Mt. Schou, Peak 8625', and Peak 8778', New Routes. In early July, Gary Green of McCarthy Air flew Chad Taylor and me to White River near Pingpong Mountain. We spent two days bushwhacking, river crossing, and scree scrambling up to our base camp on the Guerin Glacier at the base of Mt. Natazhat’s (13,435') north face. The objective was a new route on the peak from the north along the northeast ridge. Our first warm-up was on nearby Peak 9,072' to the northeast, which we abandoned about 100 meters from the summit due to unstable snow conditions. Poor weather kept us tentbound, daydreaming, and writing in our journals for the next four days. The weather finally cleared, and Chad and I decided to make a second endeavor on Peak 9,072'. This time we were more fortunate, and enjoyed favorable climbing heading up the southwest ridge. By the time we had reached the summit, the weather had deteriorated and engulfed us in a whiteout. I named this peak “Mt. Schou” in memory of my grandfather, Hans Schou, a Norwegian-American adventurer and my inspiration for exploring.

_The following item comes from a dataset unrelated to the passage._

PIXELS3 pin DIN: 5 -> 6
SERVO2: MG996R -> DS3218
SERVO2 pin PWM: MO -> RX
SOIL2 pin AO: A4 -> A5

We next focused our attention across the Guerin Glacier on Peak 8,625', a mountain just northwest of Mt. Natazhat. We kicked steps up a long couloir that gained the north ridge about three-quarters of the way up. We then plowed to the summit through calf- and thigh-deep snow.

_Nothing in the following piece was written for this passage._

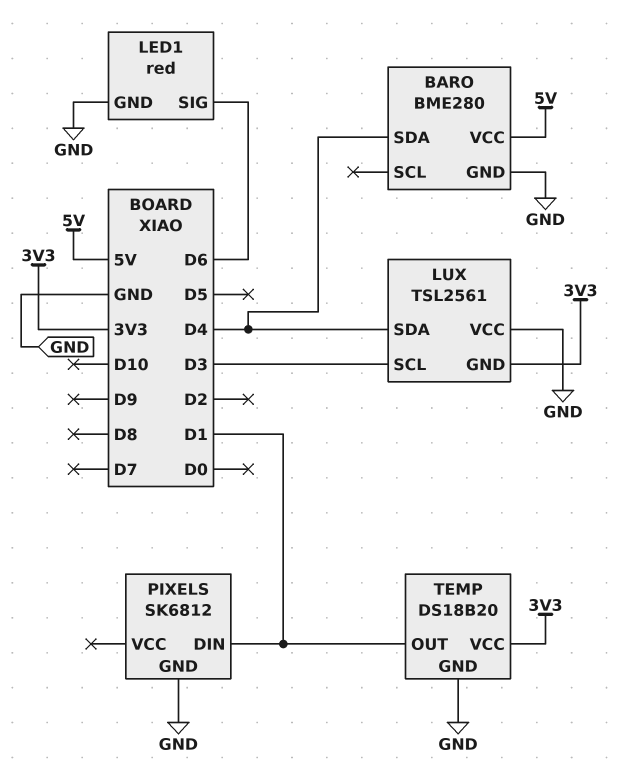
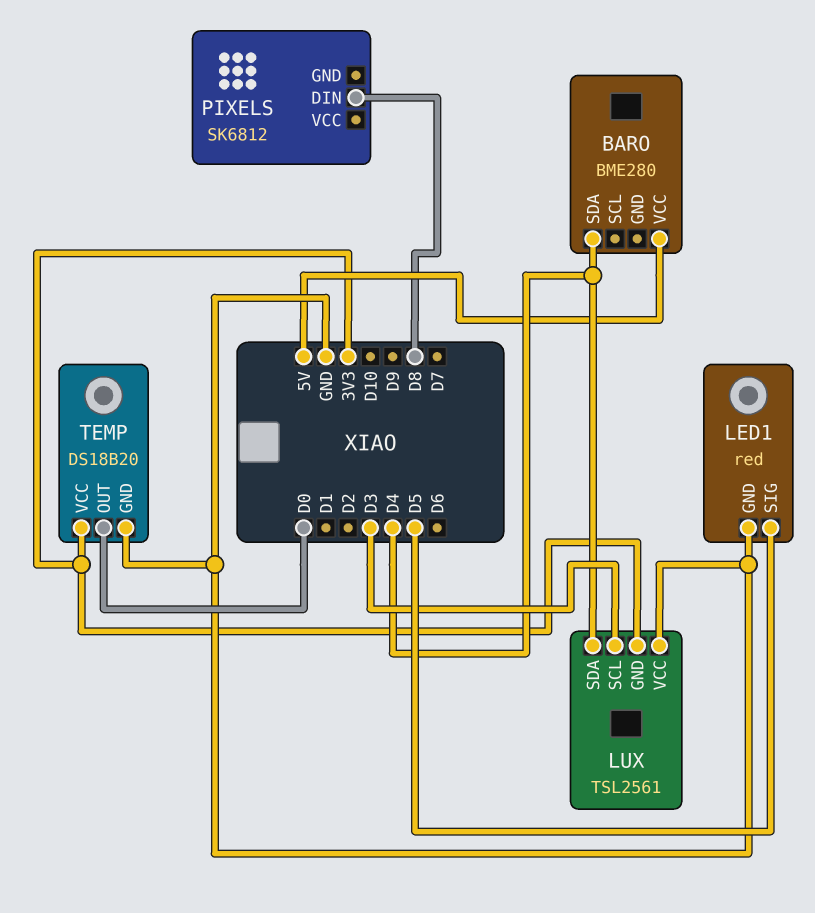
BARO pin GND: GND -> none
LED1 pin SIG: D6 -> D5
PIXELS pin DIN: D1 -> D8
PIXELS pin GND: GND -> none
TEMP pin OUT: D1 -> D0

Considering our time restrictions and not wanting to miss our flight out, we decided a push to the summit of Mt. Natazhat would not be feasible. Instead, we concentrated on the west face of Peak 8,778'. We climbed 50- to 70-degree ice and snow, reaching the top of the face 100 meters from the summit on the connecting northeast ridge of Natazhat, in eight hours. Satisfied with our climbing for the day, we opted to descend.
We made it back to our designated pick-up location just in time for our bird to fly us out before an incoming storm broke. To the best of our knowledge, and based on our research of the mountains in the area surrounding Mt. Natazhat, the three mountains ascended were all first ascents.